Oakwood School is a private, non-sectarian college preparatory school in the south Silicon Valley community of Morgan Hill, in Santa Clara County, California.

== History ==
Oakwood was founded in 1998 as the Morgan Hill Country School. Michelle Riches Helvey and her husband Ted Helvey purchased the school and reestablished the school as Oakwood School. In 2005, the high school grades began and in 2009, Oakwood graduated its first senior class.

Oakwood's Space Systems Engineering class has received notable recognition, with students appearing in an interview on KTVU FOX 2. The program has been accepted by NASA to deploy a 2U CubeSat to Low Earth Orbit.

Oakwood is the sister school of Pinewood School, Los Altos, which was founded by Gwen Riches (grandmother of Michelle Riches Helvey), in 1959.

==Academics==
Oakwood's high school is one of the best ranked college-prep schools in the San Francisco Bay Area (ranked 5th in 2016 in Silicon Valley by Niche).

Oakwood School is accredited by the Western Association of Schools and Colleges and is a member of the National Association of Independent Schools.

===International studies===
Oakwood is a member of the Cambridge Network, an international academic organization, which allows Oakwood to utilize the Cambridge Network's international studies program, allowing Oakwood students to travel to other network schools around the world and similarly allowing Oakwood to host international exchange students from within the network.

=== Athletics ===
Oakwood offers Varsity and JV sports including Basketball, Volleyball, Soccer, Cross Country, Track and Field, Tennis, Wrestling, Golf, and Swimming, and participates in the Mission Trail Athletic League (MTAL). More than 70% of students are members of at least one sports team beginning in their freshman year. Oakwood plays competitively in several sports, and advances to the Central Coast Section (CCS) playoffs regularly. The Varsity Boys Basketball program won the school’s first CCS team championship in 2023 and advanced to the Elite Eight in the State of California.

=== Advanced Placement ===
Oakwood offers a large number of AP classes. The overwhelming majority of students take one or more AP classes a year (with the exception of freshmen). Such classes include AP Art (2D and 3D), AP Spanish, AP French, AP Environmental Science, AP Physics, AP Chemistry, AP Government, AP European History, AP US History, and AP Computer Science. These classes often qualify students for college credits at the college level.

=== College admissions ===
Oakwood is a college preparatory school, and as such, all graduates go on to college.

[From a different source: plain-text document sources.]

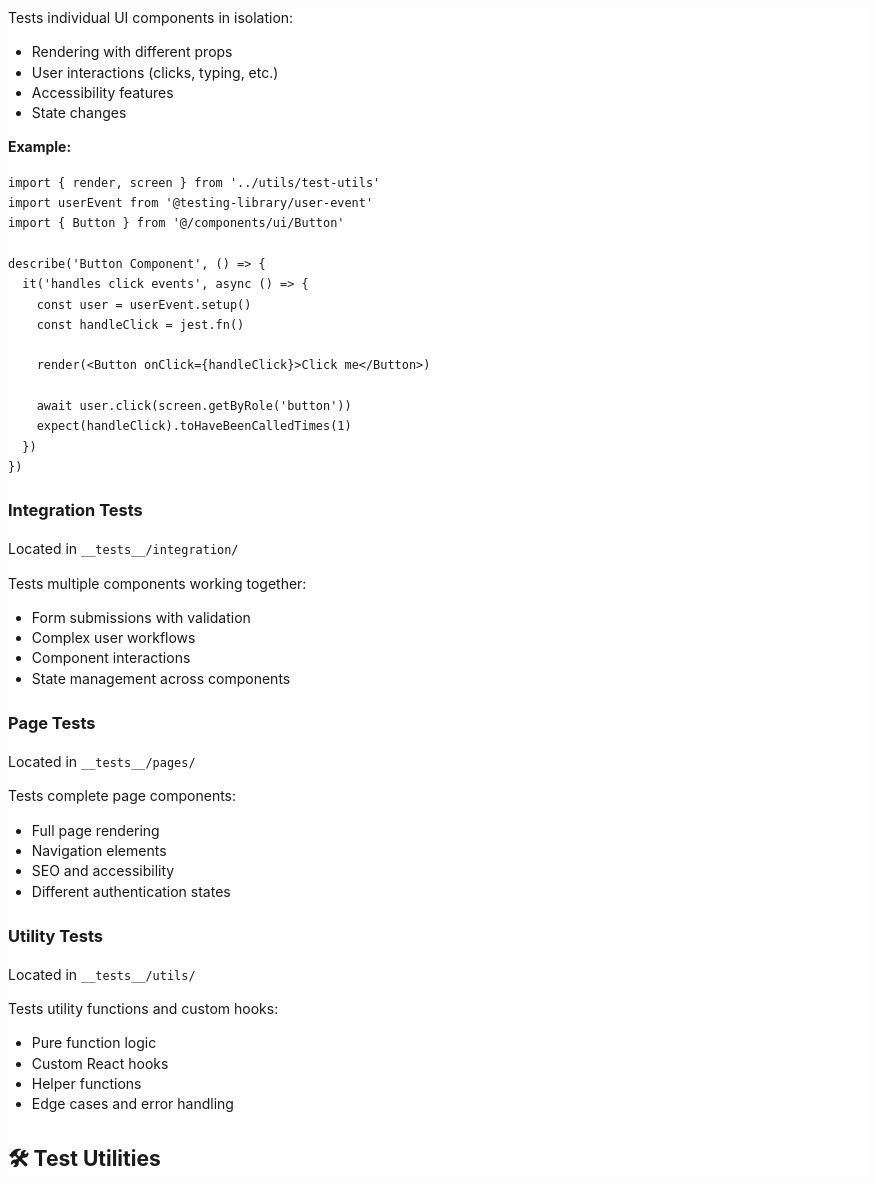 Tests individual UI components in isolation:
- Rendering with different props
- User interactions (clicks, typing, etc.)
- Accessibility features
- State changes

**Example:**
```tsx
import { render, screen } from '../utils/test-utils'
import userEvent from '@testing-library/user-event'
import { Button } from '@/components/ui/Button'

describe('Button Component', () => {
  it('handles click events', async () => {
    const user = userEvent.setup()
    const handleClick = jest.fn()
    
    render(<Button onClick={handleClick}>Click me</Button>)
    
    await user.click(screen.getByRole('button'))
    expect(handleClick).toHaveBeenCalledTimes(1)
  })
})
```

### Integration Tests
Located in `__tests__/integration/`

Tests multiple components working together:
- Form submissions with validation
- Complex user workflows
- Component interactions
- State management across components

### Page Tests
Located in `__tests__/pages/`

Tests complete page components:
- Full page rendering
- Navigation elements
- SEO and accessibility
- Different authentication states

### Utility Tests
Located in `__tests__/utils/`

Tests utility functions and custom hooks:
- Pure function logic
- Custom React hooks
- Helper functions
- Edge cases and error handling

## 🛠️ Test Utilities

Graduates attend colleges all over the nation, with a few choosing international universities. Stanford University, University of Pennsylvania, Columbia University, Georgetown University, Cornell University, Vanderbilt University, Santa Clara University, UCLA, University of California, Berkeley, University of Southern California, Pitzer, Harvey Mudd, Brigham Young University, Boston University, Colby College, Baylor University, Chapman University, McGill University and many others are among the many colleges and universities where Oakwood students are enrolled or have attended.